L’armistice libère la parole.
Dans Le Populaire, le chroniqueur Verax écrit :
« Dans l’histoire de la censure pendant la guerre, il y aura un chapitre consacré aux mots interdits par Anastasie. Ces mots varient selon les époques…
Défense absolue de prononcer le mot gr…. Encore maintenant, je n’ose l’écrire, ignorant si l’édit est rapporté.
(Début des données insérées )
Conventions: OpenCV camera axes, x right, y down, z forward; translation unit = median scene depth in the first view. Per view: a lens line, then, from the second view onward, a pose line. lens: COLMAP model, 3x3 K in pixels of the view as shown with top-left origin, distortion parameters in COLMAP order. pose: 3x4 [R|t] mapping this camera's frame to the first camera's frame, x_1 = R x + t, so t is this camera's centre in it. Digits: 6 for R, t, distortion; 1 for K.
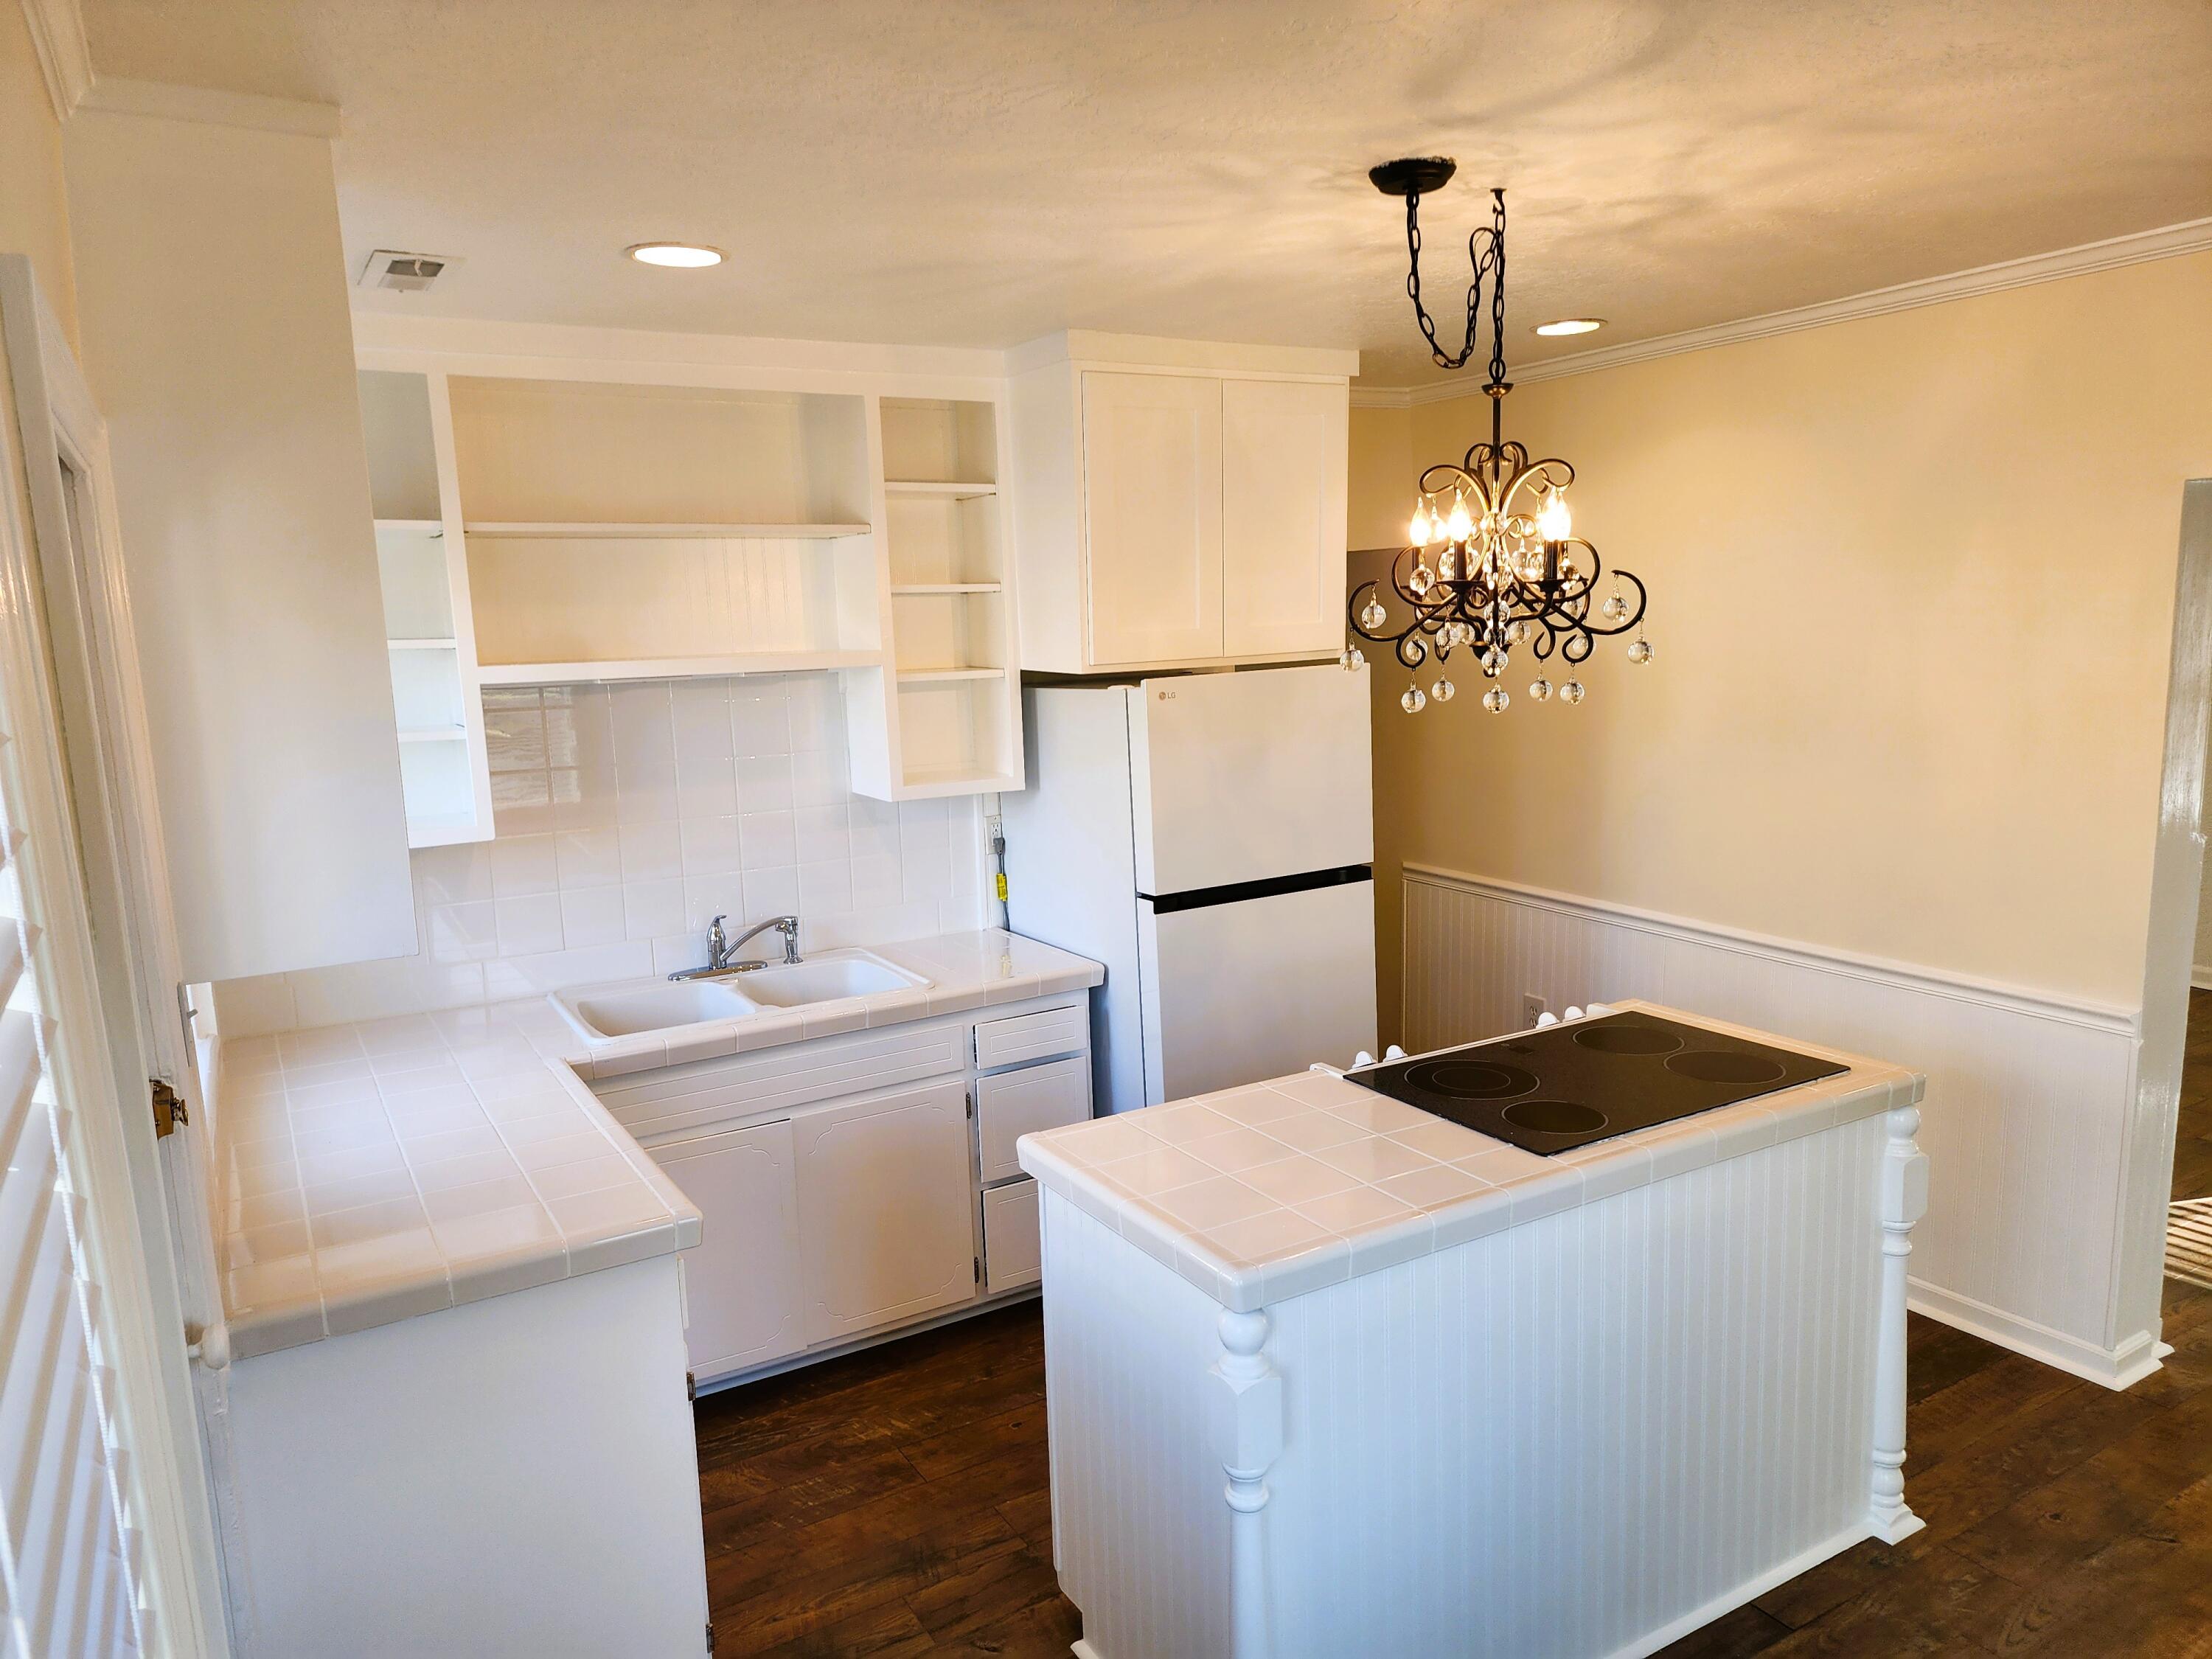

Et ensuite, quand éclata l’épidémie de gr…., il nous fut interdit pendant plusieurs jours de donner le nom de cette maladie qui faisait tant de ravages. La consigne fut de faire comme si elle n’existait pas. Ce remède officiel ne suffit pas, et, pour combattre le fléau, on dut se résigner à s’adresser à des médecins et des pharmaciens, plutôt qu’à des censeurs.
Maintenant c’est une autre affaire. Il faut raconter des histoires qui se passent en Allemagne, en nous abstenant de certains mots russes qui sont pourtant bien commodes pour dépeindre la situation.
Mais heureusement, les lecteurs sont perspicaces, ils sont habitués aux devinettes, après plus de quatre ans d’exercice, et ils comprennent à demi-mot ».
Si l’armistice procure quelque embellie aux journalistes et à la population, la grippe a vite fait d’assombrir à nouveau le quotidien des Nantais comme l’écrit la directrice de l’école des filles de la rue Ampère :
« Les réjouissances de l’armistice, qui durent plusieurs jours, amènent une recrudescence de grippe. Certains médicaments manquent, les médecins sont introuvables et les décès si nombreux qu’il faut garder les cadavres 4 et 5 jours dans la maison parce que les Pompes funèbres sont débordées ».
L’épidémie connaît ensuite une période de répit avant de repartir, mais avec moins de virulence, pendant l’hiver et au début du printemps.